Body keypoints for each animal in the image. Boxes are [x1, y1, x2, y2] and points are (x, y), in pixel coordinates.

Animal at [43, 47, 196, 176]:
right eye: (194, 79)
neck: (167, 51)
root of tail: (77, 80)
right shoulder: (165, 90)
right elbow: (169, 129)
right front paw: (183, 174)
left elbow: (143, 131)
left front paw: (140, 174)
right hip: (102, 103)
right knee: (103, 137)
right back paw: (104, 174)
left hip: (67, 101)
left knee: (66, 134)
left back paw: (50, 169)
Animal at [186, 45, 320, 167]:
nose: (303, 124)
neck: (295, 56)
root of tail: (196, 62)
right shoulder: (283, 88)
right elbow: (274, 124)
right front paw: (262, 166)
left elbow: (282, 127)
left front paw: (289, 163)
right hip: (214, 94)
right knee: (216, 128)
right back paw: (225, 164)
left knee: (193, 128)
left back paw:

_What to produce_.
Please transcribe, exactly and with nothing added, the lines from the first line of the material above through the line that contains "right front paw: (183, 174)".

_Task output_.
Body keypoints for each animal in the image. Boxes are [x1, y1, x2, y2] and points are (x, y), in pixel coordinates.

Animal at [43, 47, 196, 176]:
right eye: (194, 79)
neck: (167, 51)
root of tail: (77, 80)
right shoulder: (165, 90)
right elbow: (169, 129)
right front paw: (183, 174)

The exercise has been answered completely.